…
说话间,车子在舞团所在的酒店门口缓缓停下。
“到了。”舒蕴望向窗外,酒店的招牌异常醒目。
这是头一次觉得这条路有些短。
“霍先生,”她回头,隔着影影绰绰的光线。
望向他晦隐在暗昧车灯下,显得几分朦胧的侧脸,“今晚谢谢您。”
“嗯,”霍景司懒懒颔首,“不过,”
他转眸望向她,“我比你大不了几岁,不用您啊您的叫。”
舒蕴被霍景司的话逗笑,美人一笑,倾城,也倾这无边夜色。
她打开这一侧的车门,立在车外道,“再见,霍先生。”
尾音悠长,似缱绻落在风里。
舒蕴身子一时没动,而后便听见霍景司状似不经意落下一句,“今晚的天气确实特别。”
男人清淡嗓音裹挟着夏末夜晚的沁凉,莫名醉人。
舒蕴根本不知道下次再见是什么时候。
她直视着霍景司的眼睛,格外认真地道,“下次再见,我还您衣服。”
闻言,霍景司忽地笑出声,眼尾微弯起道弧度。
“第二次见面,可以喊我的名字。”
“不过,”霍景司的眸色带着探究,隔着浓重夜色撞入舒蕴心口,“我似乎还不知道你的名字。”

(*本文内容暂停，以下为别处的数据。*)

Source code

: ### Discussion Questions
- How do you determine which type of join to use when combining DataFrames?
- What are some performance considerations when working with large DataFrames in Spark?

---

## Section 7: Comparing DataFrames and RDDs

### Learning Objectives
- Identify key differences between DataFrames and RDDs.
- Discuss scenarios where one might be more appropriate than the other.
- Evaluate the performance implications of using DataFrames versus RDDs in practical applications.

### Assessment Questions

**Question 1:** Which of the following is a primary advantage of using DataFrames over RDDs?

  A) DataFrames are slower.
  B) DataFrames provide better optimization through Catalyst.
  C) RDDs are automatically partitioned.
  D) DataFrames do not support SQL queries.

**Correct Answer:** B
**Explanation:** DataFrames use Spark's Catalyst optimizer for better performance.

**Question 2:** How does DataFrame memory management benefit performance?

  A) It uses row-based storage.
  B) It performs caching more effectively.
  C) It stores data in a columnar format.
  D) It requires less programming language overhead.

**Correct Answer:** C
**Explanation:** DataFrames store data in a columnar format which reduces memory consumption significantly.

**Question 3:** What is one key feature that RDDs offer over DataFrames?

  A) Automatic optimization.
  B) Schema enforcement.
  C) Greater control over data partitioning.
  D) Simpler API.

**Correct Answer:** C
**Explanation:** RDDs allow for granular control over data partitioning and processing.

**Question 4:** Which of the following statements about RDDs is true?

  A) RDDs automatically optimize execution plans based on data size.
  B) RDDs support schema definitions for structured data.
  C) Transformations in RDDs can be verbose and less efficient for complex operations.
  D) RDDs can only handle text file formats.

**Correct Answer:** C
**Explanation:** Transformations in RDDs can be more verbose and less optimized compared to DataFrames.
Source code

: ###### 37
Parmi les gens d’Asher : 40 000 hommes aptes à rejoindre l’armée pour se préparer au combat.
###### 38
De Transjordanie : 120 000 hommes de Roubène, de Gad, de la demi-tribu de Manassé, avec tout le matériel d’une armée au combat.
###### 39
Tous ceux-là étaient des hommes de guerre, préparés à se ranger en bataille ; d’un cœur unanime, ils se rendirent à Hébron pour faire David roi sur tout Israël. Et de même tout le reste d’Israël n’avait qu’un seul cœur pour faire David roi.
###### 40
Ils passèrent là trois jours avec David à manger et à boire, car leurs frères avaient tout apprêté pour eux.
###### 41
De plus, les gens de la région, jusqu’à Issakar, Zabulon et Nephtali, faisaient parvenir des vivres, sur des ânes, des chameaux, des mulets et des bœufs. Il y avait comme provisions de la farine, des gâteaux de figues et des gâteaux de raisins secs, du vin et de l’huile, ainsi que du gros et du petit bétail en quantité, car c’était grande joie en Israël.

“这样的话,好像不太公平。”他依旧坐在车里,单手支着下巴,模样懒散。
许是久经上位,男人气质有一丝掩藏不住的强势。
不容人拒绝。
舒蕴映在黑夜里的眸子灿若星辰,里面闪过一抹慧黠,“倘若有缘,会知道的。”
女孩窈窕身影立在车外,是城市里灯红酒绿的夜晚一道亮丽的风景线。
再次同他道别,舒蕴转身缓步回了酒店。
半晌,霍景司淡淡收回视线。
前排适时传来特助的声音,“先生,现在正处于集团整顿的关键时期,万一她…”
霍景司轻摆手,示意他不用继续说。
“你过于担心了。”
特助跟了霍景司许多年,从他国外创业时就一直跟在他身边。
胆子一向大,从来都是有话就说,“那您就是见色起意。”
霍景司一记眼神瞥过去,倒也没否认。
只是悠悠“啧”了声,声线凉凉的,“胆子是越来越大了。”
他们今天刚赶来南城,下了飞机霍景司便应好友的约直奔会所。
为了图方便,便随机选了家与会所距离不远的酒店,也是巧了,正好位于这家酒店的对面。
顿了半晌,特助又揣摩着问霍景司,“那…酒店也不用换了?”
虽然这家酒店也是高档的温泉酒店,然而在他的印象里,霍景司眼光挑剔得很,哪次出差不是坐享最顶级的酒店和服务。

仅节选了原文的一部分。